Being a Catholic school kid in NYC was kind of like boot camp. You were drafted into a huge organization with centuries of tradition that required following lots of rules you didn’t understand, but all your friends were there. We were inside of the church more than we thought necessary, but one thing we knew as well as the Baltimore Catechism — it sure had atmosphere; life sized statues, huge stained glass windows, gigantic brass chandeliers, marble everywhere…it was Vegas without the slot machines. Best of all, up front where the first graders sat, a side chapel had a life sized wax figure of St. Datian, in Turkish dress, lying underneath the altar behind a glass panel. Not even Donald Trump had a costumed martyr on display! Every kid knew some story about seeing it move, especially if we snuck in after school to make patterns with the lit candles. “Go this way, you’ll make a cross! No, light that one, you’ll make a star!”
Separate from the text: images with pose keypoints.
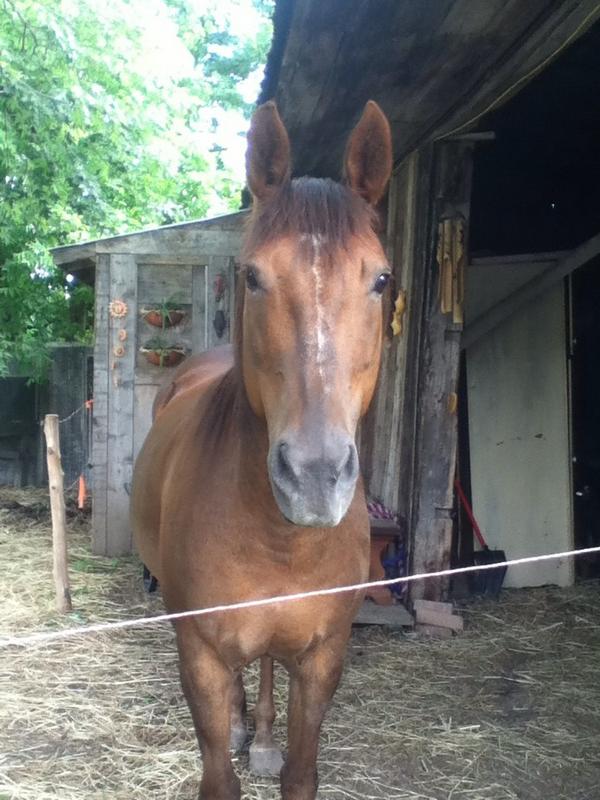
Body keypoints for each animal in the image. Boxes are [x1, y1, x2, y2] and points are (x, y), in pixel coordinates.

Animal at [130, 98, 393, 800]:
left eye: (382, 280)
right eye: (252, 276)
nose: (315, 477)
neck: (282, 542)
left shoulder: (324, 657)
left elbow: (301, 773)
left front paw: (277, 748)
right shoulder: (200, 654)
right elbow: (218, 773)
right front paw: (235, 733)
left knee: (270, 666)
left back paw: (265, 737)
It offered mystery, color and pageantry while the laity tried to instill us with values. They used spectacle… processions with a parade of priests in embroidered vestments, the pastor holding the monstrance high and leading the chants in Latin. Little girls in white dresses walking ahead, dropping flowers in their path. The chanting and the aromatic tang of incense gave us our first contact high. It was hypnotic, but only temporarily…for some of us, anyway. Anna, a chubby dark haired killjoy, said it was wrong for flower girls to enjoy the attention, but everyone knew she was bucking for sainthood. When she got stuck in an elevator, she got on her knees and prayed instead of just pressing the alarm button. I asked her whom she invoked. “St. Joseph of Cupertino, silly. He’s the patron saint of flying,” she said. “Anna, it’s an elevator. It goes up and down. It doesn’t fly.” She gave me one of those sympathetic, ‘I’ll pray for you’ looks and walked away.
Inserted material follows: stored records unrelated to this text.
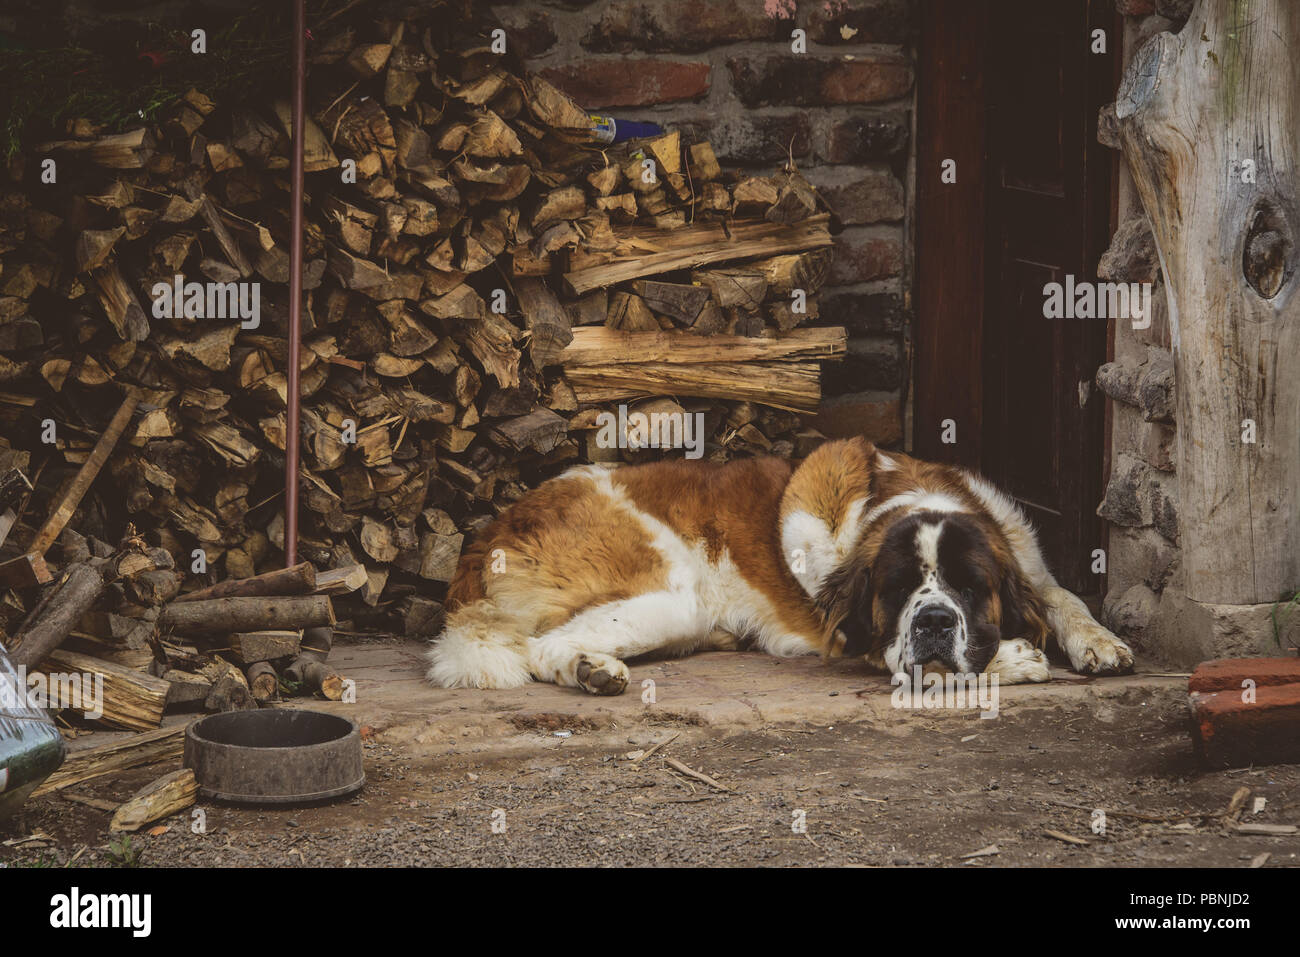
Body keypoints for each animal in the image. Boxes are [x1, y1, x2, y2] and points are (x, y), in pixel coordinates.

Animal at [423, 439, 1128, 696]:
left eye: (968, 585)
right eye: (899, 590)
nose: (930, 621)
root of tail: (491, 528)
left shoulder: (1025, 559)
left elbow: (1062, 596)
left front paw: (1101, 642)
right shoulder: (858, 639)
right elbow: (924, 664)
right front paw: (1015, 658)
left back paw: (595, 670)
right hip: (672, 597)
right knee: (541, 646)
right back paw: (593, 671)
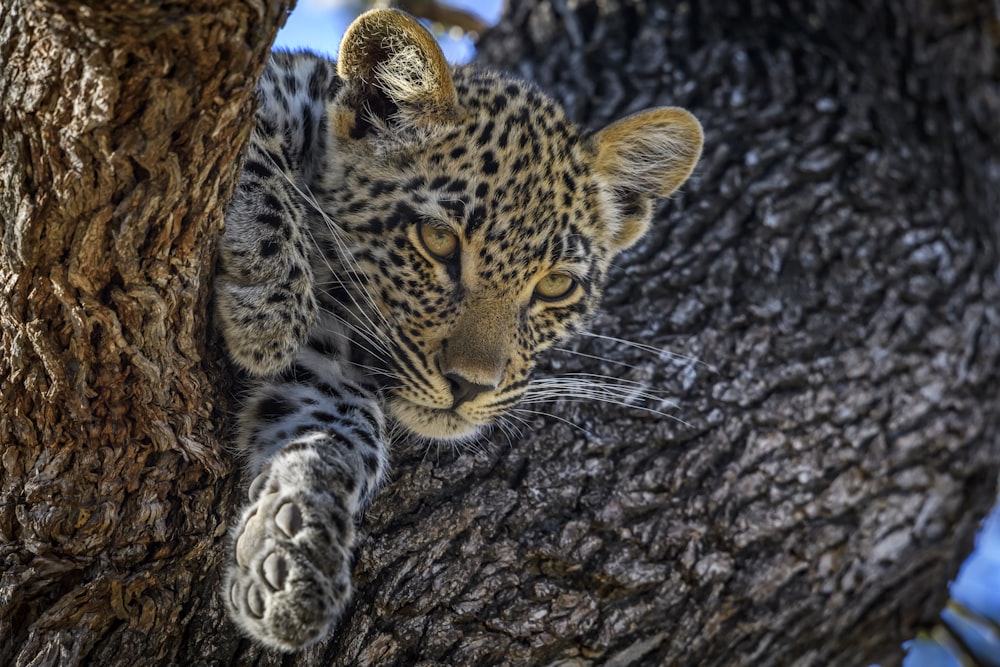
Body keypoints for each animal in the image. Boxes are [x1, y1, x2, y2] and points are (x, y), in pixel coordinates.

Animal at [217, 5, 704, 652]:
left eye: (555, 285)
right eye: (438, 241)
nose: (470, 386)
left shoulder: (331, 366)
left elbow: (336, 436)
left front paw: (291, 553)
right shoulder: (275, 84)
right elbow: (253, 144)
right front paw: (268, 307)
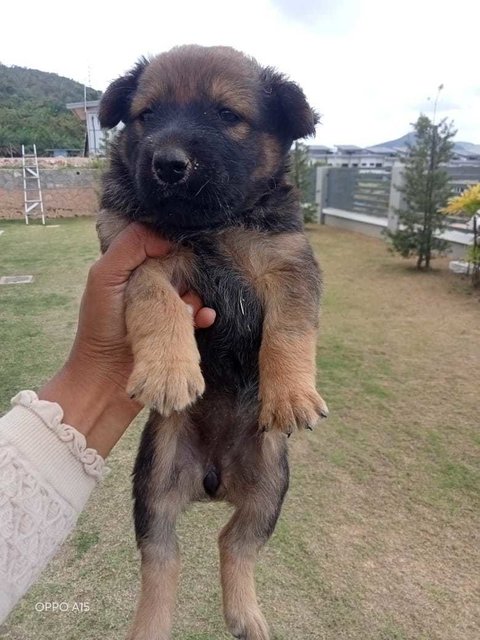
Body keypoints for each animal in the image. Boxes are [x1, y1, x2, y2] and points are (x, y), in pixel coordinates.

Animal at [97, 45, 330, 640]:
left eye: (228, 115)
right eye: (147, 115)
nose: (169, 163)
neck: (211, 225)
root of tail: (212, 480)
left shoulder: (289, 263)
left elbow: (290, 329)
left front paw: (292, 393)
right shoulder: (135, 256)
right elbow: (153, 297)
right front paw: (169, 370)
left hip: (271, 483)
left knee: (236, 542)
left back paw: (246, 614)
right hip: (156, 477)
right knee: (162, 555)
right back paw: (152, 625)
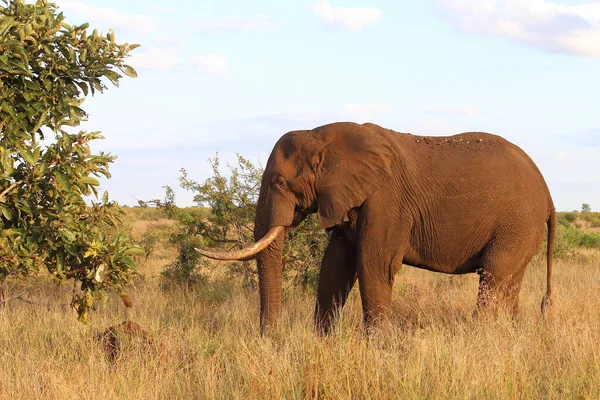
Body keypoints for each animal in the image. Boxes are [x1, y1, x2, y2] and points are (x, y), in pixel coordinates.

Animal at [195, 122, 556, 334]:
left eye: (281, 183)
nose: (270, 341)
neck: (324, 135)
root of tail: (549, 196)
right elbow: (335, 266)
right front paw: (322, 342)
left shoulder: (387, 199)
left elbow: (373, 264)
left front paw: (379, 350)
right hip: (522, 229)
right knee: (508, 282)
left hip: (517, 223)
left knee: (493, 277)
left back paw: (481, 338)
They tried persuasion, too. Especially during Vocation Week and Mission Sunday — prayers, sermons, lesson plans focused on vocations — it was like living in a PBS telethon, only less subtle. MHR, like many church schools, would let little kids dress like priests and nuns, which was fun for a day and gave non-Catholics the impression that Oz also had a seminary and a convent and was sending some munchkin priests and nuns to visit.

We didn’t know at the time that the church was fighting a rearguard action with popular culture. Now, MHR has been in so many movies and TV shows it should be offering Variety along with Catholic New York at the rear of the church. The carved wooden pulpit is gone, and so is the ornate marble altar rail. Instead of the Legion of Decency list, a vestibule sign advises ‘No Eating in Church’ — a notion so alien (What next? No Handball Playing?), I’m surprised Fr. Rosenkranz hasn’t emerged from the crypt beneath the church to administer a ghostly whack to the back of the head of these miscreants.
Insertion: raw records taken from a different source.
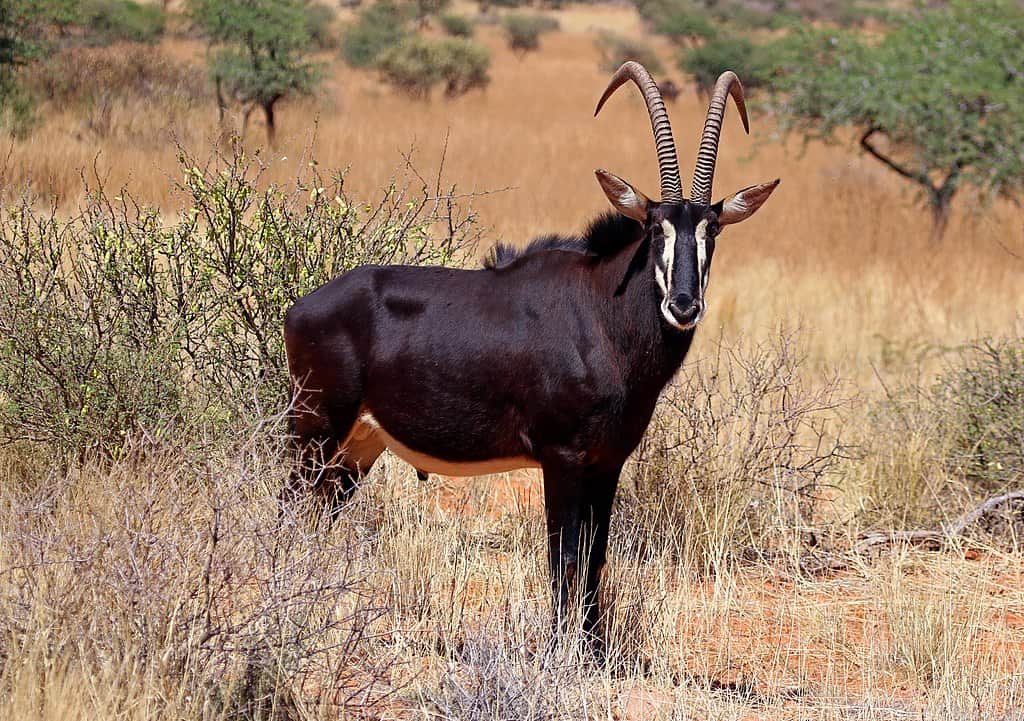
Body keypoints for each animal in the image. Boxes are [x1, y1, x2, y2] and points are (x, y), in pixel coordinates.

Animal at [280, 60, 774, 634]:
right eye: (655, 228)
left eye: (712, 230)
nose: (684, 304)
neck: (601, 314)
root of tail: (300, 307)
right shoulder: (561, 458)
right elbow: (564, 558)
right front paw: (562, 647)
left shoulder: (607, 462)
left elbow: (595, 557)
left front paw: (592, 646)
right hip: (316, 428)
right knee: (291, 507)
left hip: (357, 446)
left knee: (319, 514)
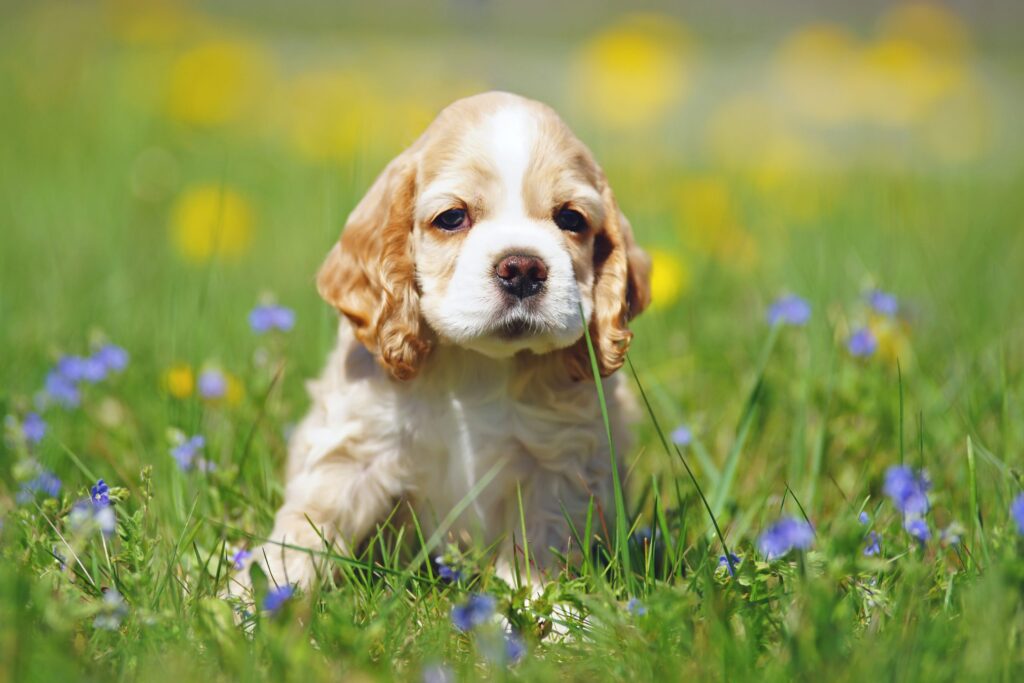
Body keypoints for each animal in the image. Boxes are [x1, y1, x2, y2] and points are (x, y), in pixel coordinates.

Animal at [236, 90, 651, 593]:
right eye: (452, 217)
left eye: (570, 218)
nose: (523, 268)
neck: (476, 365)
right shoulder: (357, 447)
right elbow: (308, 526)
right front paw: (259, 597)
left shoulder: (559, 461)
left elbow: (540, 542)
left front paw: (540, 606)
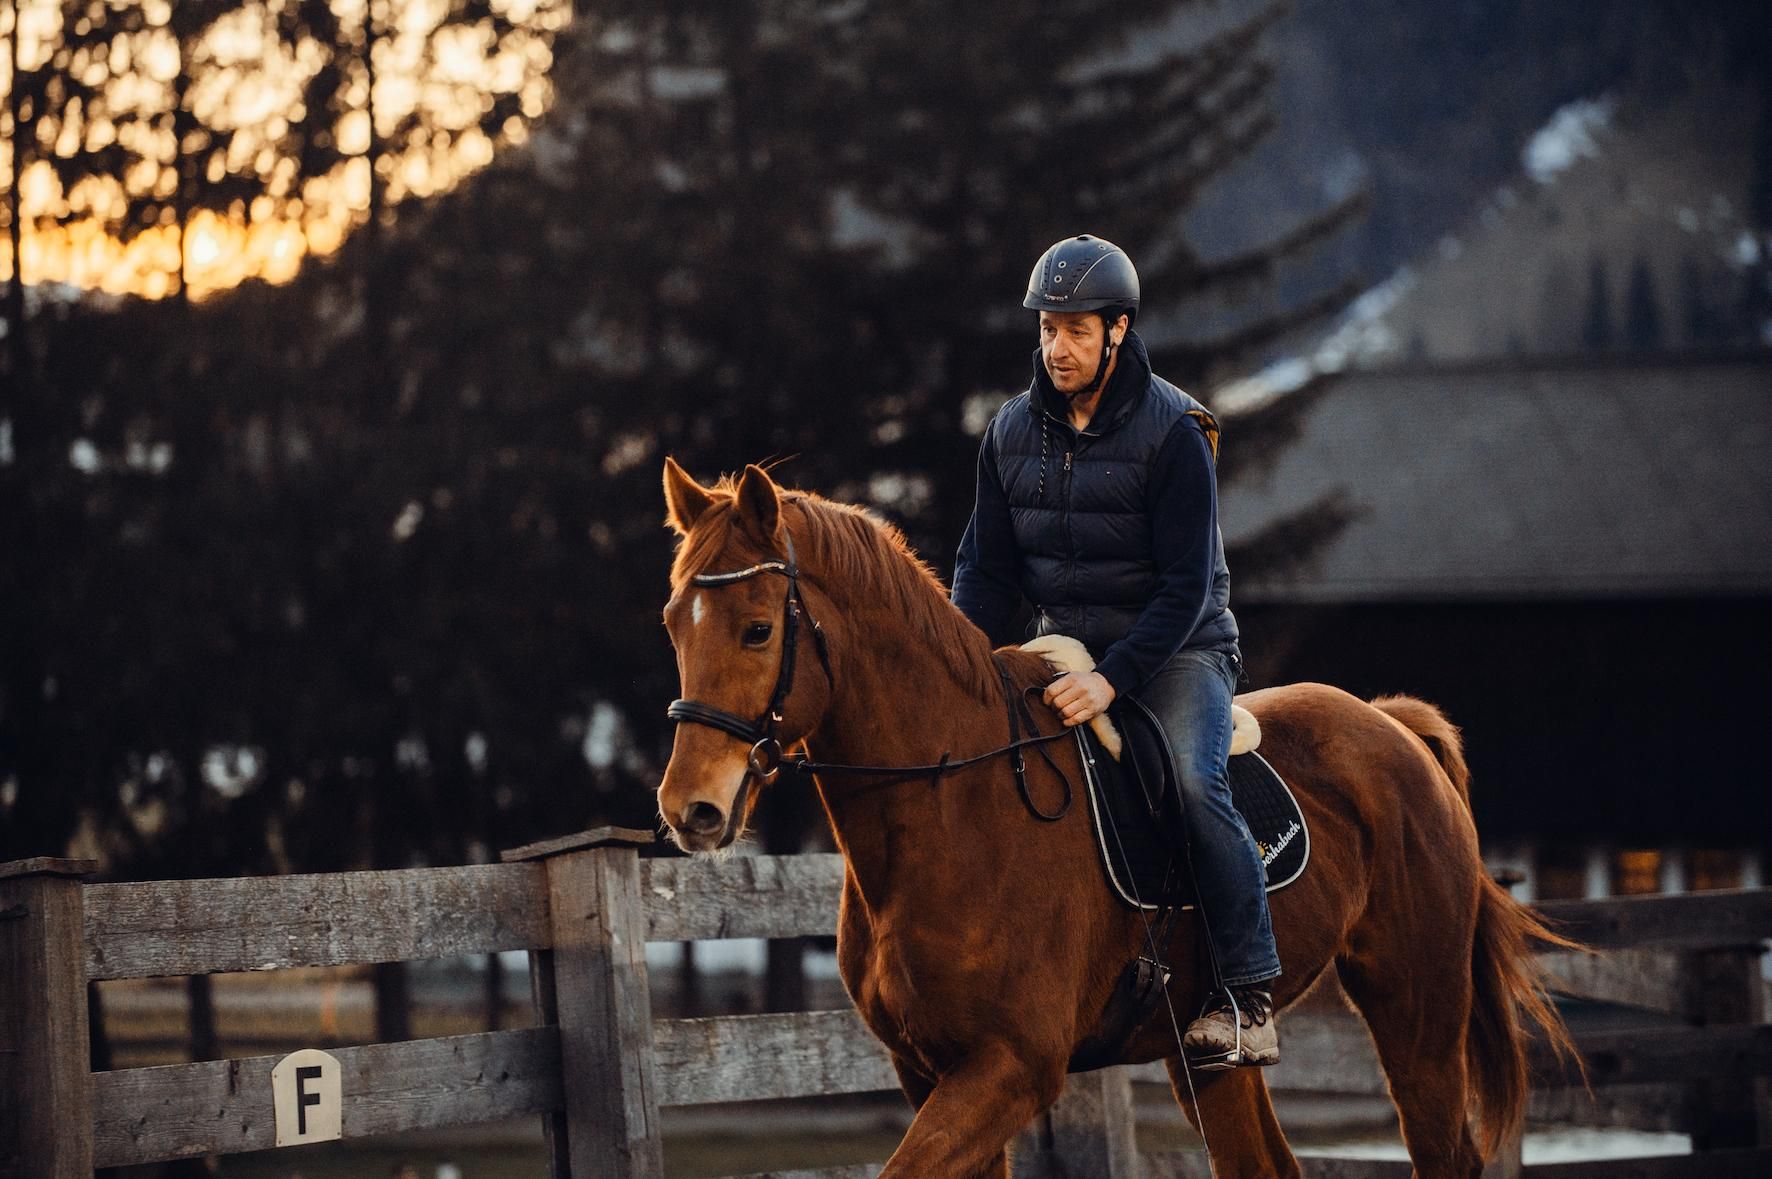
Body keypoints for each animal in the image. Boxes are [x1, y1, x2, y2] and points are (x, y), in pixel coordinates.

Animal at [655, 458, 1576, 1179]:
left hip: (1417, 1008)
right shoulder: (930, 1072)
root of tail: (1394, 728)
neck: (953, 811)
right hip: (1209, 1053)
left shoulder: (1010, 1068)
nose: (689, 808)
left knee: (1444, 1152)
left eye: (758, 629)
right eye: (672, 623)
I shouldn’t be surprised, though. Now that more and more of our hometown is becoming a playground/theme park for ‘the New York Experience’ for newbies, tourists and rich visitors, all bets are off for behavior. A real New York Experience would be sitting in an un-air conditioned classroom in late May in a wool uniform trying not to move and hoping the bell would ring before Sister could discover you didn’t finish your homework.

But don’t get me started about that.